Heckuva Job, Barry
Although some may find it crass to speculate on the political impact of The Storm, I'm going to go ahead and do it, for two reasons. First, I've earned the right, and second, because complaints that things are "politicized" are almost always misconceived. Politics is important. It concerns choices that affect all our lives. And campaigns ought to be connected to the actual business of governing, so when an event occurs that implicates our government, it should be talked about. Problems sometimes arise not from the fact that something is politicized, but the way it's politicized. For instance, when in the 2002 election, Republicans charged that Democrats were on the side of al Qaeda because those Democrats favored a different bill establishing the Department of Homeland Security than the bill Republicans favored, it was despicable not because September 11 had been "politicized," but because of the manner in which it was politicized.
Anyhow, back to the storm. This morning, an editor at the Prospect suggested to me that if Romney loses, Republicans will say bitterly for some time to come that had it not been for the storm, his momentum would have carried him to victory. I don't doubt they will say that (although I think that will be what the sober Republicans will say; the others will find voting conspiracies to convince them that he didn't legitimately win). But the question is, even if they were right, what's wrong with that?

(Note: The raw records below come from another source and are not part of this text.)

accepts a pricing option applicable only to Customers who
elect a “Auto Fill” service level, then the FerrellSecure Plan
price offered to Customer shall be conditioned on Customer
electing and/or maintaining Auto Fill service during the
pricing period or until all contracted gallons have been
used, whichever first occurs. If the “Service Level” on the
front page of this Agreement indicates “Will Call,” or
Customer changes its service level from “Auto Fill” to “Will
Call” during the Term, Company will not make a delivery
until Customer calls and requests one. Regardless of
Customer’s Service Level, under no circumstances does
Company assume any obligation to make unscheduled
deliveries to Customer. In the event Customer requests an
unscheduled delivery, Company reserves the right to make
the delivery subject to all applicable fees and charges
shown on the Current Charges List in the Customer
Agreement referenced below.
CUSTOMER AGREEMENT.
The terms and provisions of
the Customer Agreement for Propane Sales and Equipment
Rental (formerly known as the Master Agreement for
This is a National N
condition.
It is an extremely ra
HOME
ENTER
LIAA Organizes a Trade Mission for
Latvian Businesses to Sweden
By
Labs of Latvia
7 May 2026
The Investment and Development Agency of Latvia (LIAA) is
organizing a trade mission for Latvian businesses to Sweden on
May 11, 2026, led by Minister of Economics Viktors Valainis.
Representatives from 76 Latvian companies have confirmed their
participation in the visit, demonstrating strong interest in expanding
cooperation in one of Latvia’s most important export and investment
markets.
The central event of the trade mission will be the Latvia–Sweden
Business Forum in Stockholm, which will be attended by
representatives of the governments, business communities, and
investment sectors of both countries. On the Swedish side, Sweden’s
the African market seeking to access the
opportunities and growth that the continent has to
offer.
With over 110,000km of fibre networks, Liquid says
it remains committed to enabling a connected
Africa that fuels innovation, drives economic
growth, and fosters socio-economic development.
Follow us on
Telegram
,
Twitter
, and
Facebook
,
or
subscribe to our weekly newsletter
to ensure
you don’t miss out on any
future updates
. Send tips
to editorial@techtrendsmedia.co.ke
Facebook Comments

You can look at this just as a campaign issue—perhaps the fact that Romney is losing a couple of days in which the campaign, and his persuasive arguments, would have been on the front pages instead of storm cleanup, and that might make some tiny difference in the outcome of the race. But there's a substantive issue here too. Natural disasters offer a visible opportunity for a president to either succeed or fail, and it's appropriate to judge Barack Obama on how this one is handled. That's true on the level of his performance at the moment, and when it comes to the personnel and systems he put in place in preparation for this kind of event.

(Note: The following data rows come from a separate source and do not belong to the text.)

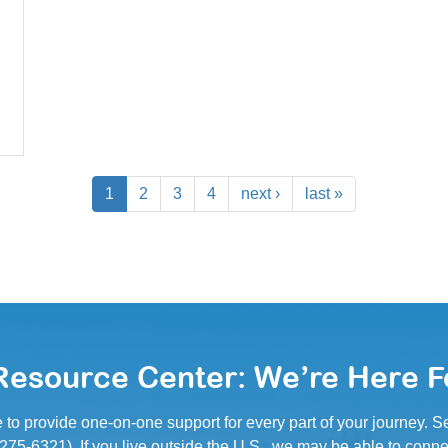
1
2
3
4
next ›
last »
esource Center: We’re Here F
e to provide one-on-one support for every part of your journey.
5-6321). If you live outside the U.S., we may be able to conne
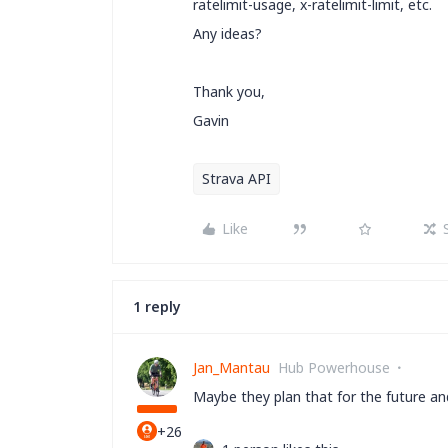
ratelimit-usage, x-ratelimit-limit, etc.
Any ideas?
Thank you,
Gavin
Strava API
Like
1 reply
Jan_Mantau
Hub Powerhouse
Maybe they plan that for the future 
+26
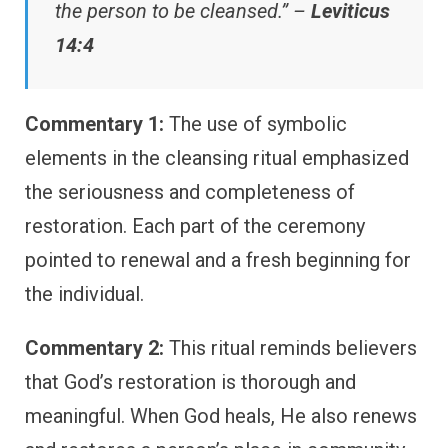
the person to be cleansed.” –
Leviticus
14:4
Commentary 1:
The use of symbolic
elements in the cleansing ritual emphasized
the seriousness and completeness of
restoration. Each part of the ceremony
pointed to renewal and a fresh beginning for
the individual.
Commentary 2:
This ritual reminds believers
that God’s restoration is thorough and
meaningful. When God heals, He also renews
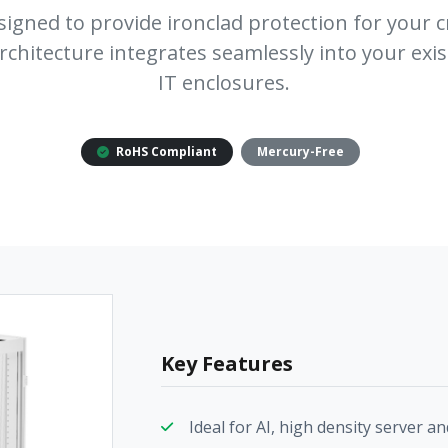
signed to provide ironclad protection for your cr
rchitecture integrates seamlessly into your exis
IT enclosures.
RoHS Compliant
Mercury-Free
Key Features
Ideal for AI, high density server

One also can't help thinking back to what happened seven years ago when Hurricane Katrina hit New Orleans, and there's nothing wrong with that either. When George W. Bush took office, he gave the FEMA directorship to his campaign manager, Joe Allbaugh, who hadn't had that kind of experience before. Allbaugh was succeeded by "Heckuva Job" Michael Brown, who came from the nationally vital position of judging commissioner of the International Arabian Horse Association. Point is, I doubt President Bush much cared who was in charge of FEMA, and when Americans needed it, it wasn't up to the job. When Barack Obama took office, he appointed Craig Fugate, whose last job was running Florida's emergency management agency. Obama obviously didn't want to repeat Bush's mistake, and by all accounts FEMA is working far better than it did during the Bush years.
Republicans may be frustrated by the fact that just before the election, we get an event that reminds people that there are some things we need government for. And it's more bad luck for them that this particular event will also remind people of what happened seven years ago when they were in charge. But there's nothing unfair about it. If Mitt Romney has a case to make as to why his small-government philosophy would produce better disaster response than what we're seeing now, let him go ahead and make it.